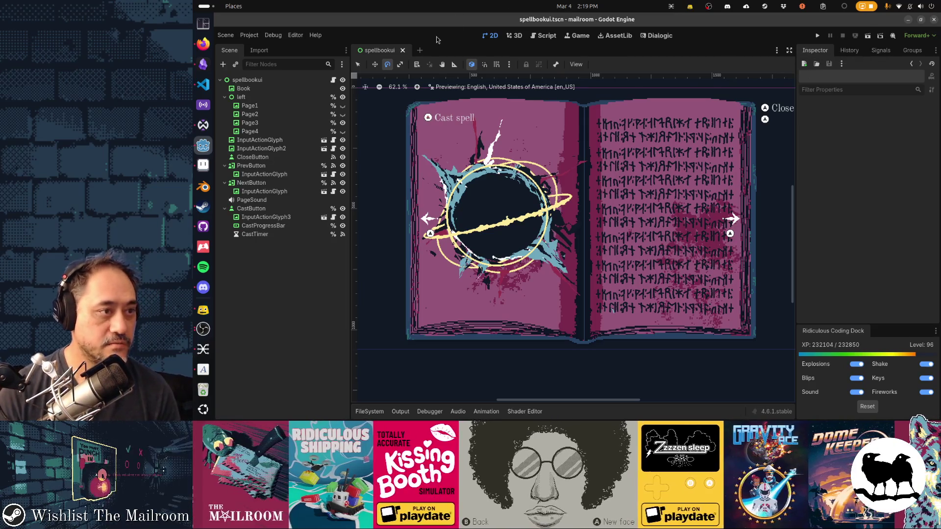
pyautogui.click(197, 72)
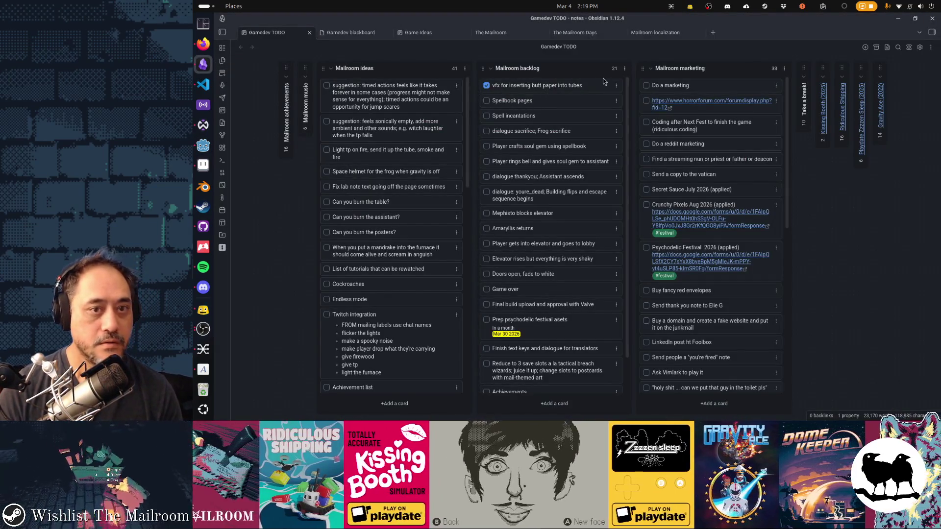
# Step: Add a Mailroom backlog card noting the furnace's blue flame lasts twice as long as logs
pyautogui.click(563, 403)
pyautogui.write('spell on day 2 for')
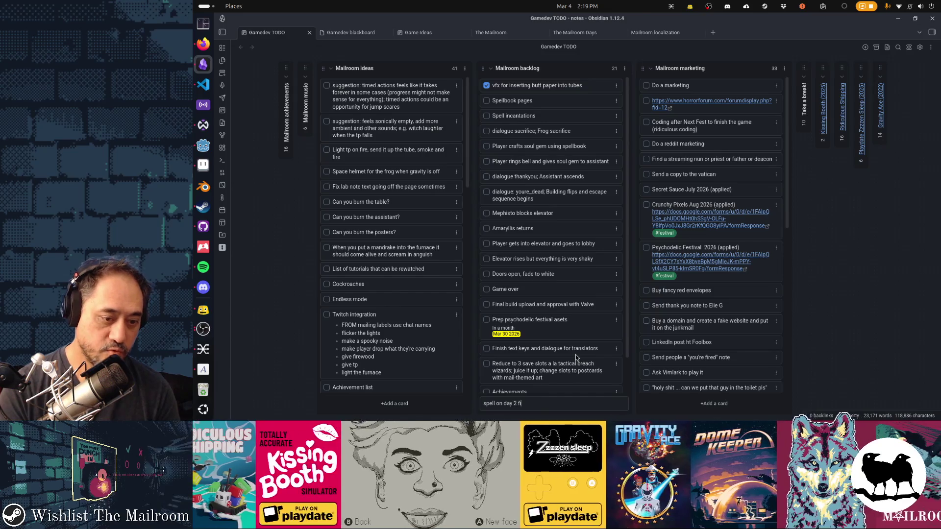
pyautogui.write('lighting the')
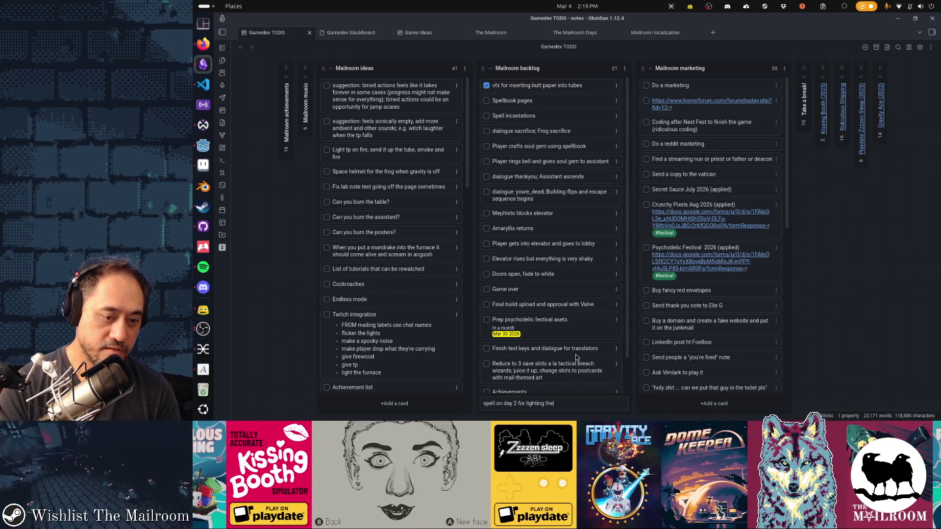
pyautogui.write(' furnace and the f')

------------------------------

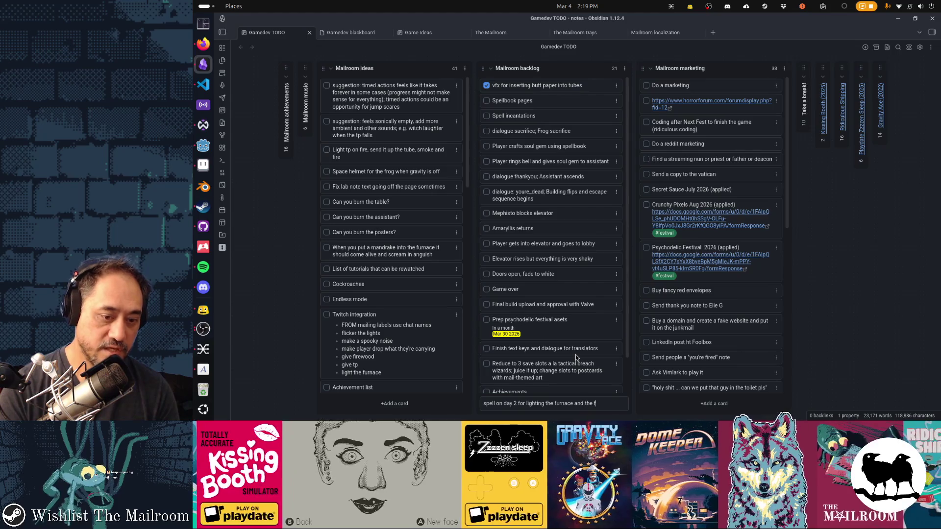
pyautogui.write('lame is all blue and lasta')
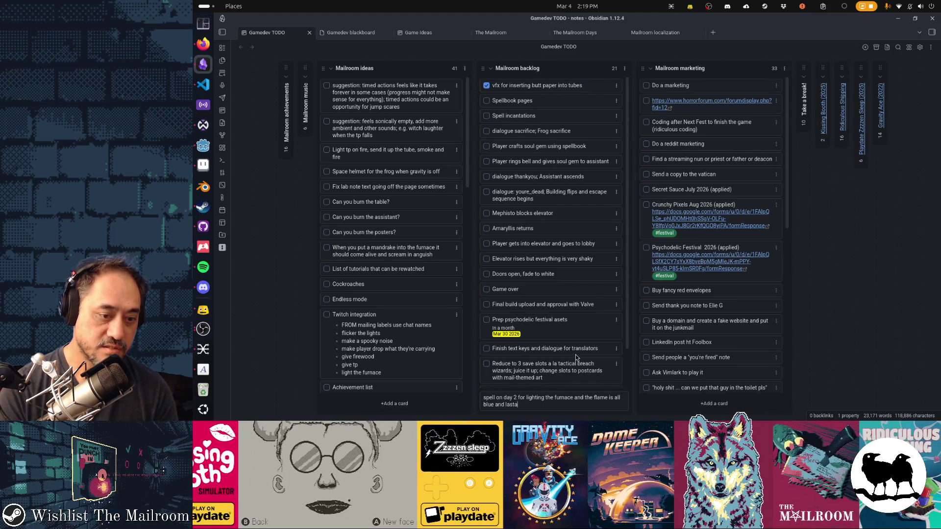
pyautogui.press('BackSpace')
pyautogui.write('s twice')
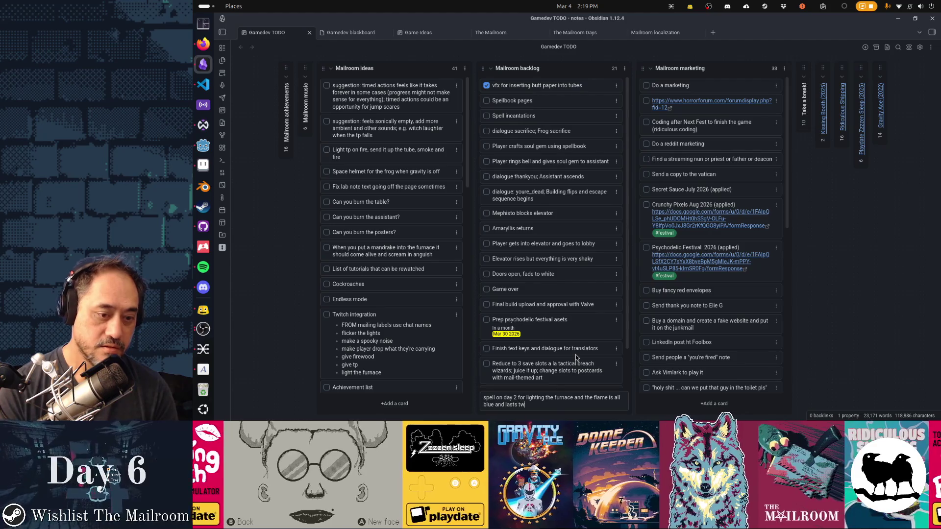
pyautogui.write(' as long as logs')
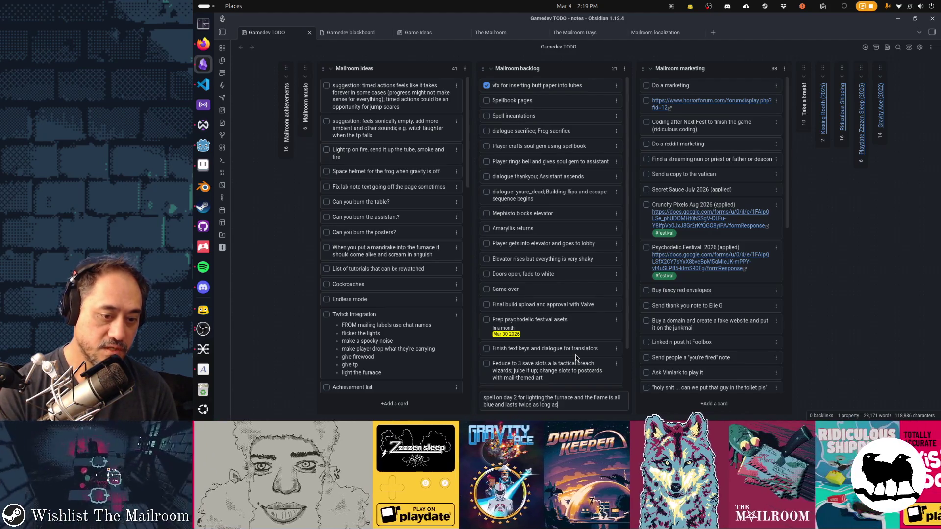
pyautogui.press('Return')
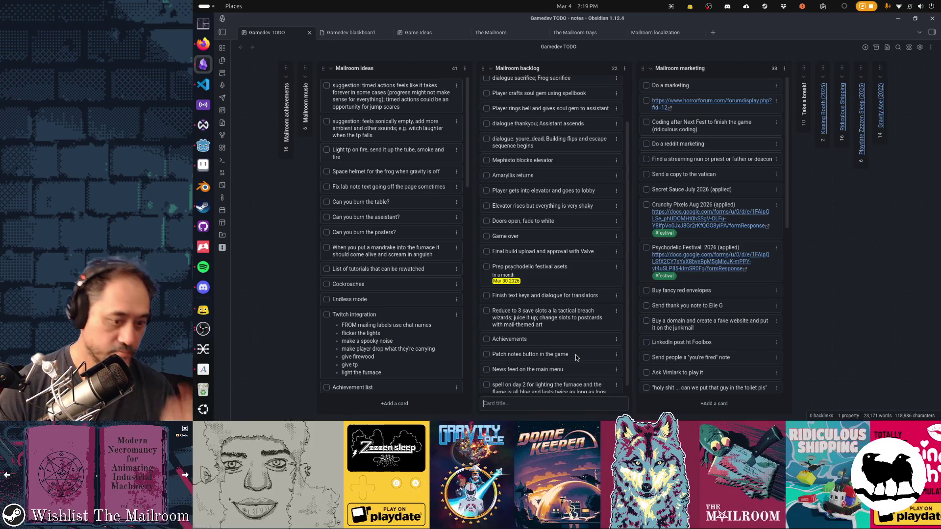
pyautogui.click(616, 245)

------------------------------

• [Assigned task]: Copy word for word only the lines above from the one with "pyautogui.write('spell on day 2 for')" through the one with "pyautogui.write(' furnace and the f')". Leave pictures out.

• [Exercise answer]:
pyautogui.write('spell on day 2 for')
pyautogui.write('lighting the')
pyautogui.write(' furnace and the f')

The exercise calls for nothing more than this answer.